(Provided data)
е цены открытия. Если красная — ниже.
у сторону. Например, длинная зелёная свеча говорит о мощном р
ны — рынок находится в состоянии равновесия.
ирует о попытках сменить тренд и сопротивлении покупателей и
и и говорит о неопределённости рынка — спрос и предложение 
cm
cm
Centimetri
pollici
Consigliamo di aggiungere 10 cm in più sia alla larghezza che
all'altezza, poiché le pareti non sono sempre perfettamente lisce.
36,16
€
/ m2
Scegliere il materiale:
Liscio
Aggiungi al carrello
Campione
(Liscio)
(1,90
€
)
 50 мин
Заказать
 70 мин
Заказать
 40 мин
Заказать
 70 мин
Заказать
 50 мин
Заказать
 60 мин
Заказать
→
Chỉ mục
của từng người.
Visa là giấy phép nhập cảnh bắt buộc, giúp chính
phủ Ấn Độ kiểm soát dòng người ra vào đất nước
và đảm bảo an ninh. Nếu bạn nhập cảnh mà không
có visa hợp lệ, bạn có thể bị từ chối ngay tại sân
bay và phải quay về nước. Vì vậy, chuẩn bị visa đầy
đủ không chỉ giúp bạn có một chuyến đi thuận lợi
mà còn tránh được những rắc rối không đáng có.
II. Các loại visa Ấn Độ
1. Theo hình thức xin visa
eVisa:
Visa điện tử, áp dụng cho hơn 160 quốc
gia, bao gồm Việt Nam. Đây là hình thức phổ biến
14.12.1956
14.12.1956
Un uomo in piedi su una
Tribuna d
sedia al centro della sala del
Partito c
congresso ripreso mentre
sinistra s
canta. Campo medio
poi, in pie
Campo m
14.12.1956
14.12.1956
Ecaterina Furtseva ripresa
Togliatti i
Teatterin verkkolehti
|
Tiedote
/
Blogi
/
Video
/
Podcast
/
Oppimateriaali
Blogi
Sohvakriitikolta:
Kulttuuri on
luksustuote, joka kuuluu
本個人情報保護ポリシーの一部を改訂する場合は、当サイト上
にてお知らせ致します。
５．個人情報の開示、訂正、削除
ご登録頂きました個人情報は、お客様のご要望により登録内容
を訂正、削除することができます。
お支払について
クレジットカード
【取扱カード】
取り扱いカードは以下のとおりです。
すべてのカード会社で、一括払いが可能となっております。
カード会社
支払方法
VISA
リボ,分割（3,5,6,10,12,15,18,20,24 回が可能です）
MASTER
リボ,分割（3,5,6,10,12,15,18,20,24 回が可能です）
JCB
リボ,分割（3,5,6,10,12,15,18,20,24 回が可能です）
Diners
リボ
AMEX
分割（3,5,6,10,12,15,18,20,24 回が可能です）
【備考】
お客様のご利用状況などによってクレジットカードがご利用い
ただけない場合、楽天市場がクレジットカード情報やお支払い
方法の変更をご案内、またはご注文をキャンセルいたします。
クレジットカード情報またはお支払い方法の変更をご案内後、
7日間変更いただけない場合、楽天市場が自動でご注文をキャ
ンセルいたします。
(End Provided data)
=== About this task ===
Word for word, extract all the records.

=== Answer below ===
е цены открытия. Если красная — ниже.
у сторону. Например, длинная зелёная свеча говорит о мощном р
ны — рынок находится в состоянии равновесия.
ирует о попытках сменить тренд и сопротивлении покупателей и
и и говорит о неопределённости рынка — спрос и предложение 
cm
cm
Centimetri
pollici
Consigliamo di aggiungere 10 cm in più sia alla larghezza che
all'altezza, poiché le pareti non sono sempre perfettamente lisce.
36,16
€
/ m2
Scegliere il materiale:
Liscio
Aggiungi al carrello
Campione
(Liscio)
(1,90
€
)
 50 мин
Заказать
 70 мин
Заказать
 40 мин
Заказать
 70 мин
Заказать
 50 мин
Заказать
 60 мин
Заказать
→
Chỉ mục
của từng người.
Visa là giấy phép nhập cảnh bắt buộc, giúp chính
phủ Ấn Độ kiểm soát dòng người ra vào đất nước
và đảm bảo an ninh. Nếu bạn nhập cảnh mà không
có visa hợp lệ, bạn có thể bị từ chối ngay tại sân
bay và phải quay về nước. Vì vậy, chuẩn bị visa đầy
đủ không chỉ giúp bạn có một chuyến đi thuận lợi
mà còn tránh được những rắc rối không đáng có.
II. Các loại visa Ấn Độ
1. Theo hình thức xin visa
eVisa:
Visa điện tử, áp dụng cho hơn 160 quốc
gia, bao gồm Việt Nam. Đây là hình thức phổ biến
14.12.1956
14.12.1956
Un uomo in piedi su una
Tribuna d
sedia al centro della sala del
Partito c
congresso ripreso mentre
sinistra s
canta. Campo medio
poi, in pie
Campo m
14.12.1956
14.12.1956
Ecaterina Furtseva ripresa
Togliatti i
Teatterin verkkolehti
|
Tiedote
/
Blogi
/
Video
/
Podcast
/
Oppimateriaali
Blogi
Sohvakriitikolta:
Kulttuuri on
luksustuote, joka kuuluu
本個人情報保護ポリシーの一部を改訂する場合は、当サイト上
にてお知らせ致します。
５．個人情報の開示、訂正、削除
ご登録頂きました個人情報は、お客様のご要望により登録内容
を訂正、削除することができます。
お支払について
クレジットカード
【取扱カード】
取り扱いカードは以下のとおりです。
すべてのカード会社で、一括払いが可能となっております。
カード会社
支払方法
VISA
リボ,分割（3,5,6,10,12,15,18,20,24 回が可能です）
MASTER
リボ,分割（3,5,6,10,12,15,18,20,24 回が可能です）
JCB
リボ,分割（3,5,6,10,12,15,18,20,24 回が可能です）
Diners
リボ
AMEX
分割（3,5,6,10,12,15,18,20,24 回が可能です）
【備考】
お客様のご利用状況などによってクレジットカードがご利用い
ただけない場合、楽天市場がクレジットカード情報やお支払い
方法の変更をご案内、またはご注文をキャンセルいたします。
クレジットカード情報またはお支払い方法の変更をご案内後、
7日間変更いただけない場合、楽天市場が自動でご注文をキャ
ンセルいたします。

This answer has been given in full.